So far the hardest part was figuring out blender in the first place. I have never really used a 3D modeling program before. I have tried, on multiple occaisions, to use 3D CAD software like Sketchup or 123D Make. So far Blender is treating me much nicer.
The model I decided on doing is the Calgary Alberta Temple. I picked this one because that is where my wife and I got married a little over a year ago. Also If I can get this 3D Printed, it would be a nice memento.
Modeling should be somewhat easy. The temple design is fairly blocky with lots of symmetry. So I started with the ubiquitous cube. Scaled it up a bit and deformed it slightly. Then I put a plane on the top of it to allow for the first raised level on the top.
After extruding that plane, I added another to allow for the next level that will also be part of the spire on the top. To start the spire, I added a cone that was reduced to 4 sides and that was placed on the top. So far so good.
Next I added the side elements. I created a cube, and then mirrored it on the x and y axis. Then I brought it to the sides of the larger box and narrowed them a bit and made them taller. Afterwards, I extruded the faces to make a series of boxes that wrap a bit down the top of the main box.
I also had to make the base box a little larger and had to do some other slight adjustments.

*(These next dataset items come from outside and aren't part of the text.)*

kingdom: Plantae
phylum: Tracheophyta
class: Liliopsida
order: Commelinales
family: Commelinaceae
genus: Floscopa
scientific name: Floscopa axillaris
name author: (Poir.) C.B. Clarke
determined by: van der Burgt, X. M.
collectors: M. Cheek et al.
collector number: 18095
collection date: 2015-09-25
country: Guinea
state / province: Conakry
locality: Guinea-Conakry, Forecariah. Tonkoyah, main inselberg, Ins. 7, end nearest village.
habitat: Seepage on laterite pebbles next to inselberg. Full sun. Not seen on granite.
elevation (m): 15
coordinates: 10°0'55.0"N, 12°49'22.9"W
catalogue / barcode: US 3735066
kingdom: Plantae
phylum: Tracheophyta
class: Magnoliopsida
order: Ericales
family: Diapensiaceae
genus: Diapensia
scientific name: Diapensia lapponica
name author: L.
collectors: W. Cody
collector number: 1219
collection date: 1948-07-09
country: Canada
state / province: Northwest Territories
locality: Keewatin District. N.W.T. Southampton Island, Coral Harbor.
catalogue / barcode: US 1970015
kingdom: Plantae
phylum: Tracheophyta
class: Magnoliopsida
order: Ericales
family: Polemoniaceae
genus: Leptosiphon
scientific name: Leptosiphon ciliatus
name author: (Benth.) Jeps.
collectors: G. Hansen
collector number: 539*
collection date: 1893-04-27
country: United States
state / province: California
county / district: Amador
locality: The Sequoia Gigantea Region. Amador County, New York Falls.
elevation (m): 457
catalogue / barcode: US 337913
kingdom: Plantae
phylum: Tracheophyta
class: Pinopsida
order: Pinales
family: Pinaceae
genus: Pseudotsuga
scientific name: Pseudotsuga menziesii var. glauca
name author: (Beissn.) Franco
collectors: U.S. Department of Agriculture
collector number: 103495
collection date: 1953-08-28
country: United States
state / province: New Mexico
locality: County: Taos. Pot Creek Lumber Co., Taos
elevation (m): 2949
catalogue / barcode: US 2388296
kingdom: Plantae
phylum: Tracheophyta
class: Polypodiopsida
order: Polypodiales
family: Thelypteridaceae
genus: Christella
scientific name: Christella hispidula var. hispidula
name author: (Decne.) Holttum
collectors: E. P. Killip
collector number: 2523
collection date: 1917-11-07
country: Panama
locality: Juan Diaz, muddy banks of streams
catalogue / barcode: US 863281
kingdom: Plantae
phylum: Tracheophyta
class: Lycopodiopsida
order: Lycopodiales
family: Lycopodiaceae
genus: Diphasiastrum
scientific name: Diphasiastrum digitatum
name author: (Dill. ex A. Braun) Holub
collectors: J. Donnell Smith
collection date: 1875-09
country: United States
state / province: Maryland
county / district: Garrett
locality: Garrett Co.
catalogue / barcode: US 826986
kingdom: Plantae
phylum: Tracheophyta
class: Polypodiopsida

Next I added the additional blocks that appear near the top of the structure. As with the other parts, I mirrored them and then moved them around.
The challenging part came from the upper edges of nearly the entire structure. Blender has a bevel tool, but it doesn't seem to reverse it very well.
I eventually decided on doing the reverse bevel later. So I got started on doing the window regions instead. Each side has indentical window configurations. Even this proved to be challenging. I had to create new edges that would be where new faces would be. And that involved lots of dividing edges and relocating verticies.
Next up was to add the vanes that appear where the windows are inset. This was much easier than expected since I was getting a better handle on Blender at this point. Although for some reason, the verticies would get duplicated whenever I was trying to add faces to the object that I was working on. But after some trial and error, I managed to get the vanes put into place.
Next I went and added the windows that would appear on the spire. The faces here were a bit tricky. I eventually had to subdivide the faces into smaller quadrilaterals to prevent the inset face from being covered.
Next I had to put in the door to the building. While I worked on this I also fiddled with light sources as well. By now I was getting the hang of the whole modeling thing much better.
To start with the door, I first built that overhang that covers the door entrance.
And with that, I called the project completed. More details would be far too time consuming. For example, the upper edges of the main building are beveled. But the issue is that the bevel is reversed, which Blender doesn't do very well. So I had to forgo that detail.